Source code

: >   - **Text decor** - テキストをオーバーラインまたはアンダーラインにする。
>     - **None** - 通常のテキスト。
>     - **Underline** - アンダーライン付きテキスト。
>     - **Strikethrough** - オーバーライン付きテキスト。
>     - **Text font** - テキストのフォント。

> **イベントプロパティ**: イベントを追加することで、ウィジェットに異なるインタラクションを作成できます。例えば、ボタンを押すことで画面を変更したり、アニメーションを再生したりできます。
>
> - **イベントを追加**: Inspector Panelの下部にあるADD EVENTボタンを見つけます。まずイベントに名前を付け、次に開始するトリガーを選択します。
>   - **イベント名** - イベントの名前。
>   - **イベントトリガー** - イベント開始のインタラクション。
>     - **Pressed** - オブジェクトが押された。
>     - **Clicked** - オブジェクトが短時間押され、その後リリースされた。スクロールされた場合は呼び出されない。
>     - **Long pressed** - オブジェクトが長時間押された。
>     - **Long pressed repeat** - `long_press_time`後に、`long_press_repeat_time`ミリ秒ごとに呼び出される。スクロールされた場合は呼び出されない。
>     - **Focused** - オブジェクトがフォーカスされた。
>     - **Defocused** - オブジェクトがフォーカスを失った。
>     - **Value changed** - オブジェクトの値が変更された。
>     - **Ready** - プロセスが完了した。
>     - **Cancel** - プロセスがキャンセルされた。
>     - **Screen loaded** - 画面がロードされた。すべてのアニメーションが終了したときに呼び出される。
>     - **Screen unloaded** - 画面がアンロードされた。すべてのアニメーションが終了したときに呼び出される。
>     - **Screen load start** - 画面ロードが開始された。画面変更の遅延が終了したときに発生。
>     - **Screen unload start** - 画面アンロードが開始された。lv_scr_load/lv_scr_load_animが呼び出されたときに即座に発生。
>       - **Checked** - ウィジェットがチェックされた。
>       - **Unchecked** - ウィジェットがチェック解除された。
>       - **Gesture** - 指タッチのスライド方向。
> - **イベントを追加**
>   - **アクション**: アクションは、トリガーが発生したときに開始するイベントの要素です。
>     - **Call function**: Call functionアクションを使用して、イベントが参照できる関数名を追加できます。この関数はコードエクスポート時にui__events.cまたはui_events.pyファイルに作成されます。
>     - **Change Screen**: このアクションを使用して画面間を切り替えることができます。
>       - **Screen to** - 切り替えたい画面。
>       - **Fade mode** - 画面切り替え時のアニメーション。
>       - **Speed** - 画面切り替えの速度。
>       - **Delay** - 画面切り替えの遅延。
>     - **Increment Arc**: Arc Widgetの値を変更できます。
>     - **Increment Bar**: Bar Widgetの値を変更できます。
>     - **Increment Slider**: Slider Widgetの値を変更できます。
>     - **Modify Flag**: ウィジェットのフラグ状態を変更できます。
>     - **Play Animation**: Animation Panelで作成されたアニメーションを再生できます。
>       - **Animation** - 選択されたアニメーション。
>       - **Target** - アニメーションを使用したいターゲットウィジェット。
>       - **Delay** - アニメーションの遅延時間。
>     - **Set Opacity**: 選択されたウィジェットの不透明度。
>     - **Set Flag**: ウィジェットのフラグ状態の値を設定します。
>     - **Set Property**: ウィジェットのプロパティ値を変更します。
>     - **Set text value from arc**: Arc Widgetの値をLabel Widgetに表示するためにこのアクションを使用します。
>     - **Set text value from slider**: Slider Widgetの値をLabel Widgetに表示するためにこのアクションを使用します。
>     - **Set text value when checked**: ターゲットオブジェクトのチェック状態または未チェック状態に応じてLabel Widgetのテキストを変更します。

Brief: Can you copy out everything from the start of the rows above down to the line containing "font** - テキストのフォント。", including that line?

Result of this task:
Source code

: >   - **Text decor** - テキストをオーバーラインまたはアンダーラインにする。
>     - **None** - 通常のテキスト。
>     - **Underline** - アンダーライン付きテキスト。
>     - **Strikethrough** - オーバーライン付きテキスト。
>     - **Text font** - テキストのフォント。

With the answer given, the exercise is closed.